Young Farmers, 1914 (1914)
About this artwork
August Sander’s ambition to create a photographic documentation of all ‘types’ of German people resulted in the collection ‘The People of the 20th Century’. Composed of over 500 images, Sander divided the opus into seven groups and over 45 portfolios according to the living environments, professions and estates of his subjects. The first group in the series is called ‘The Farmer’ and this iconic image appears in the sub-group, ‘The Young Farmer’. He travelled extensively through the Westerwald region. This photograph might therefore be the result of a casual encounter with the three farmers, dressed in their best clothes on their way to festivities of some sort. The man on the left, his hat tipped playfully back, smokes a cigarette and looks at the viewer over his shoulder, while his walking stick points towards his peers. The second holds his hand aloft, while the third man’s feet and stick are planted firmly next to each other.
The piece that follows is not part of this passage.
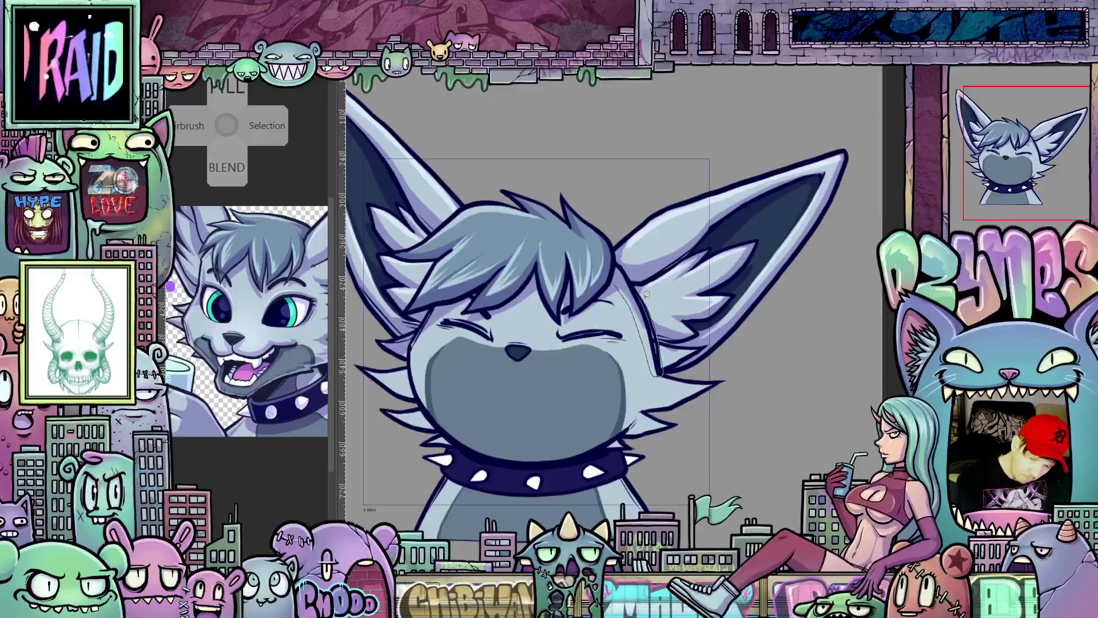
drag(735, 395, 727, 299)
- title: Young Farmers, 1914
- accession number: AL00014
- artist: August SanderGerman (1874 - 1964)
- gallery: In Storage
- object type: Photograph
- medium: Embossed paper in frame
- date created: 1914
- measurements: 25.70 x 18.00 cm (paper 43.90 x 33.90 cm; mount: 46.00 x 36.00 cm; frame: 48.20 x 38.20 x 3.20 cm)
- credit line: ARTIST ROOMS National Galleries of Scotland and Tate. Lent by Anthony d'Offay 2010
- copyright: © Die Photographische Sammlung/SK Stiftung Kultur - August Sander Archiv, Köln/VG Bild-Kunst, Bonn and DACS, London 2016.
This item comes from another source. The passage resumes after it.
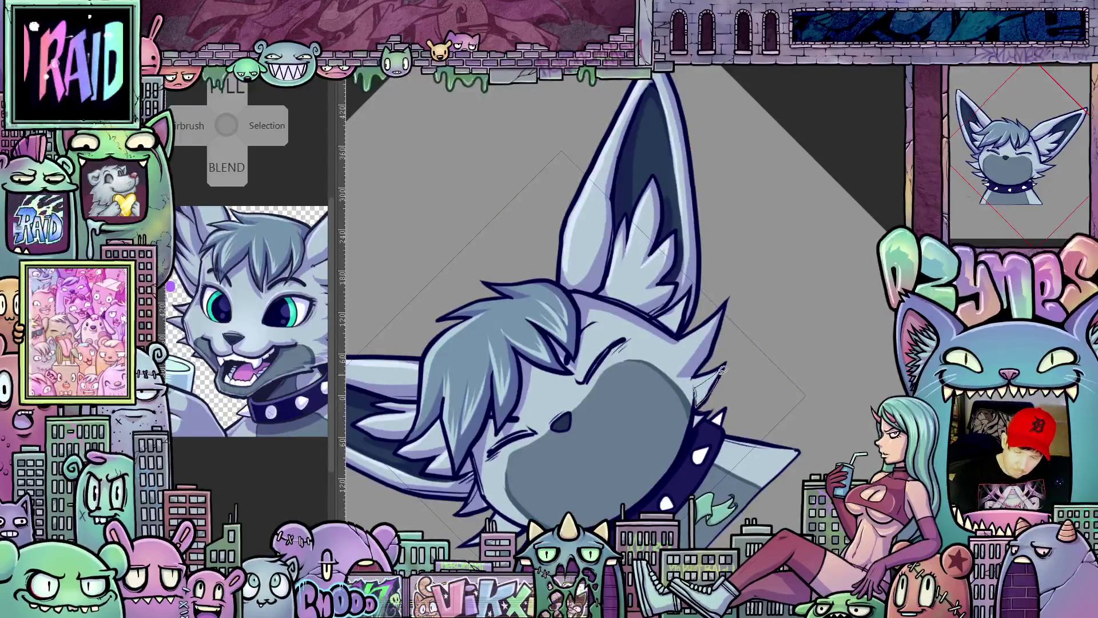
mouse_move(717, 448)
mouse_down()
mouse_move(668, 478)
mouse_move(740, 365)
mouse_up()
Considered one of the finest photographers of the twentieth century, Sander's bold style of portrait photography, as well as his typological approach, has had an enormous influence on modern photography. During his apprenticeship in several German studios and his time in his own studio in Austria, he developed his individual style. Then in 1910 Sander moved to Cologne and produced his first large group of photographs, which he later included in his concept "People of the 20th Century". This was created in the mid-1920s and compiled up until the 1950s. He photographed groups of people in his native Germany, classifying them according to their occupations and positions in society.